**INSTRUCTIONS TO FOLLOW:** Copy these lines exactly as they appear, from the first line of the material up to and including the line that contains "Questa è una".

[Dataset entries]
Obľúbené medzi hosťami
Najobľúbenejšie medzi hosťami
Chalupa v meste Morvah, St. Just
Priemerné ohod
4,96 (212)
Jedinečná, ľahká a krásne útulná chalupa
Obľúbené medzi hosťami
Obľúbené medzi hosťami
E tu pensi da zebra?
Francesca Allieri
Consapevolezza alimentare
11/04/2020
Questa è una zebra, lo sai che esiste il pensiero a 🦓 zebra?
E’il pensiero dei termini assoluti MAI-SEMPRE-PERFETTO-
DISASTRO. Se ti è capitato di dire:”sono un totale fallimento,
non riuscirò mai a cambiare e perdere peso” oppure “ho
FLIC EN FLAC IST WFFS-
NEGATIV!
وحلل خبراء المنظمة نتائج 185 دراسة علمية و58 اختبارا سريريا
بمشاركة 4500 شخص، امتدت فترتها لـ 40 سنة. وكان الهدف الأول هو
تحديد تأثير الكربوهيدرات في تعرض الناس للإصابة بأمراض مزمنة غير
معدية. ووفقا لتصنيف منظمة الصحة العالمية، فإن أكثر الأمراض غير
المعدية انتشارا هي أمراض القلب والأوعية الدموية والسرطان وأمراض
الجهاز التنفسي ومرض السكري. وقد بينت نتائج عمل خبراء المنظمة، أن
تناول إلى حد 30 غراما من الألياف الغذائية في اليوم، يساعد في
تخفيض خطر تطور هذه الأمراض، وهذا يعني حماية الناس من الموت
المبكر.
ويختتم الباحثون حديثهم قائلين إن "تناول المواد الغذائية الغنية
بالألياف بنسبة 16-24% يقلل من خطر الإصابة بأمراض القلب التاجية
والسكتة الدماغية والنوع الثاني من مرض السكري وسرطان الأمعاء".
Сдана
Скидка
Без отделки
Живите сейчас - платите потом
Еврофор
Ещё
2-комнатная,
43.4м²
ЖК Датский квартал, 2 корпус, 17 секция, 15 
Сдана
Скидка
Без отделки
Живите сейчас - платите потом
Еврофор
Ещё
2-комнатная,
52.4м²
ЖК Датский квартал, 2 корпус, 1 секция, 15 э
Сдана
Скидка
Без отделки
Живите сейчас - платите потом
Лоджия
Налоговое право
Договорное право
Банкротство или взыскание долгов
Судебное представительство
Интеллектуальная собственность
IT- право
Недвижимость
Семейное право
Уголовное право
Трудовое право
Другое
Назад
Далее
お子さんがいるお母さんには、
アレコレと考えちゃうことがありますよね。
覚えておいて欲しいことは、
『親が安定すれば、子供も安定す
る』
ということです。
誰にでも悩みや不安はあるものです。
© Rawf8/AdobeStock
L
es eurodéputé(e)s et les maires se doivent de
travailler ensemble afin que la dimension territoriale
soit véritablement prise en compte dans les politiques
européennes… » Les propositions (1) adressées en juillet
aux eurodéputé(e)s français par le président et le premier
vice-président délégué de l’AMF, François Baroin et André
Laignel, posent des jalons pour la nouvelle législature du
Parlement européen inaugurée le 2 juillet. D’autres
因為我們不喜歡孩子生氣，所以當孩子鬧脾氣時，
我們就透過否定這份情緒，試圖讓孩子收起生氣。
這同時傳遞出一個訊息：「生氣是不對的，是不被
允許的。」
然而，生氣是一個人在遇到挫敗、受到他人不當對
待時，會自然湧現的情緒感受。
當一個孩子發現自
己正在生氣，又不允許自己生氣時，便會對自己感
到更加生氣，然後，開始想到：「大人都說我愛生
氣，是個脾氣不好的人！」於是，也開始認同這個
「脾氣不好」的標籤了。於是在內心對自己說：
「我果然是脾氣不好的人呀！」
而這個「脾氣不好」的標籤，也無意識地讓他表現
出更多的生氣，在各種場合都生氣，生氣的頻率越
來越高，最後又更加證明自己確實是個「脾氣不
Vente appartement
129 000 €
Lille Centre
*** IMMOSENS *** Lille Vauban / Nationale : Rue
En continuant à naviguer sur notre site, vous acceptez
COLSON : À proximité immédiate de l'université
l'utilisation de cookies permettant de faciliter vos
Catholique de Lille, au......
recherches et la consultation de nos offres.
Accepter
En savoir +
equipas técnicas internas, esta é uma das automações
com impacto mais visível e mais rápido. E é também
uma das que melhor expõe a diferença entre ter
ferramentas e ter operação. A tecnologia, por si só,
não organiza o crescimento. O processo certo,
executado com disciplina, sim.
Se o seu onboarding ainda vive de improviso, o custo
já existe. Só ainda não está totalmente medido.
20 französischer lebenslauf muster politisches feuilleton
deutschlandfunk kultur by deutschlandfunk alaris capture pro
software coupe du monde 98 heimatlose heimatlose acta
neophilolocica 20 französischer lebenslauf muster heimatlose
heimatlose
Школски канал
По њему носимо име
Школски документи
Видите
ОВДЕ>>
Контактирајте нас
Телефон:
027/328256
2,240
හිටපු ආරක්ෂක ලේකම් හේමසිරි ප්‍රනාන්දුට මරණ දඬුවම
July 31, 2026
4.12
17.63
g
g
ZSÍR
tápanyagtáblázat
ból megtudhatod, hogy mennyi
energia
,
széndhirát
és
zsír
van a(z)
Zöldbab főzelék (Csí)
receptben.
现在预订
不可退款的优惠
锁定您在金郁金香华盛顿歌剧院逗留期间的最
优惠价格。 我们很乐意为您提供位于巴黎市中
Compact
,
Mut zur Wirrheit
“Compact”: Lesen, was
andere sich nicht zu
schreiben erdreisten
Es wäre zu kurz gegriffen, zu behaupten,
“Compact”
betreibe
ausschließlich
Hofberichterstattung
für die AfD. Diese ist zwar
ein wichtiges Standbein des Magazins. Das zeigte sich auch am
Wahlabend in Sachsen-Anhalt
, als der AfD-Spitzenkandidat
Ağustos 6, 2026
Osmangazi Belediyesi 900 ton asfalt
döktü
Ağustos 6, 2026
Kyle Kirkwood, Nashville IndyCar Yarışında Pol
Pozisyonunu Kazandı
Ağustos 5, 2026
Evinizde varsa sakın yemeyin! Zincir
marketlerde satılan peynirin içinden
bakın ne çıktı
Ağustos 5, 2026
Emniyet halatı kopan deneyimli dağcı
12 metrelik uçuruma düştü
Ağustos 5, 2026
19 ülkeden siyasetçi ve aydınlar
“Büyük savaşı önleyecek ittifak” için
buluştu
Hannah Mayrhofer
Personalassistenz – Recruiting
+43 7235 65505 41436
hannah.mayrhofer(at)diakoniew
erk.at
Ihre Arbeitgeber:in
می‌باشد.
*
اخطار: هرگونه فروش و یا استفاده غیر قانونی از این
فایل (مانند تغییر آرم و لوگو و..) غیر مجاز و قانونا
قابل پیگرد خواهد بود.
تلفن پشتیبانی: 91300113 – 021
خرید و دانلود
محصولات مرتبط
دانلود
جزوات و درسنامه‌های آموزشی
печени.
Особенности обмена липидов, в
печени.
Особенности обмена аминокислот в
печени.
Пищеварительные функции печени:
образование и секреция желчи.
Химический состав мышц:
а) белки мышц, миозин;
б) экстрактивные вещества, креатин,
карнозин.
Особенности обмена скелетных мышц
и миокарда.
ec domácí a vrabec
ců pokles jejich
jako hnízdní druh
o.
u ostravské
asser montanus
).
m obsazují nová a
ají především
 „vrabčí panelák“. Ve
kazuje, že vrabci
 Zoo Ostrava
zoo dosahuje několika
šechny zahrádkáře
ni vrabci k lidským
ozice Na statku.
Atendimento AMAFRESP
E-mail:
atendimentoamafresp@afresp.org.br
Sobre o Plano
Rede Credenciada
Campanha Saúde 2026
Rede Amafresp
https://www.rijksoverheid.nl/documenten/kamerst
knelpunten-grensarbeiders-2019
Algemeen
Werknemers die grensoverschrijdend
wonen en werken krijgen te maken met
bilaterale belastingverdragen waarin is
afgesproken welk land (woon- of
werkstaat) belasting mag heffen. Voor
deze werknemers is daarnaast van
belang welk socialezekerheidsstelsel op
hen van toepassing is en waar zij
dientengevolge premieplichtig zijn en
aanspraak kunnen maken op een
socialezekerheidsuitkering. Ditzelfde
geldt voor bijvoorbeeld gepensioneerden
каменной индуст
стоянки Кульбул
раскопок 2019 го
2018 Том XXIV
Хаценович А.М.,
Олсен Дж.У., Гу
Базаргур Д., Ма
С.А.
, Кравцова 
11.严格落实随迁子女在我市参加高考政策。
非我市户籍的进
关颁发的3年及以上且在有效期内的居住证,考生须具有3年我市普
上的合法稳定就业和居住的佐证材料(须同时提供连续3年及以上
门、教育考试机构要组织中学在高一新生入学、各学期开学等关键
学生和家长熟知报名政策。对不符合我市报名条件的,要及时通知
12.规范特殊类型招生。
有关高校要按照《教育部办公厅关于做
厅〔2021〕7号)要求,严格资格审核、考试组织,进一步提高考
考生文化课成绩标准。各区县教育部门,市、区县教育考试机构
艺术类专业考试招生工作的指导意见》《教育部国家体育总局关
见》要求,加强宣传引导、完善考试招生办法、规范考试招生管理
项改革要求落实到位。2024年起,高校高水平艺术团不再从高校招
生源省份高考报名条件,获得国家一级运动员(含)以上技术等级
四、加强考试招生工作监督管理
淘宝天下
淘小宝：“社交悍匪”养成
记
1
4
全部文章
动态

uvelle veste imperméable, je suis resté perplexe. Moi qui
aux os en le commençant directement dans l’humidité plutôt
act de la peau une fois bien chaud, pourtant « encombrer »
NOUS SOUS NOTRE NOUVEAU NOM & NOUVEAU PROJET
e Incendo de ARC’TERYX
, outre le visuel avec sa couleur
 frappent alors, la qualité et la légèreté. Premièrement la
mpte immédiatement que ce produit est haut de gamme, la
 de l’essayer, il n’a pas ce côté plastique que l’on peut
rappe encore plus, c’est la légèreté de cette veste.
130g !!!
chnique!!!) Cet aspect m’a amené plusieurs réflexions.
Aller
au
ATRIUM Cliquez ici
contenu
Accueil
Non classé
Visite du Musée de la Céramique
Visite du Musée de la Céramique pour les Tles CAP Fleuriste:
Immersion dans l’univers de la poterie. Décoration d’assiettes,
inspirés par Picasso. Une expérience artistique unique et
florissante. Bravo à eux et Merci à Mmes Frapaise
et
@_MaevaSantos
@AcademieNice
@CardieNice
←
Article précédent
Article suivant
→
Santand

**ANSWER:**
Obľúbené medzi hosťami
Najobľúbenejšie medzi hosťami
Chalupa v meste Morvah, St. Just
Priemerné ohod
4,96 (212)
Jedinečná, ľahká a krásne útulná chalupa
Obľúbené medzi hosťami
Obľúbené medzi hosťami
E tu pensi da zebra?
Francesca Allieri
Consapevolezza alimentare
11/04/2020
Questa è una zebra, lo sai che esiste il pensiero a 🦓 zebra?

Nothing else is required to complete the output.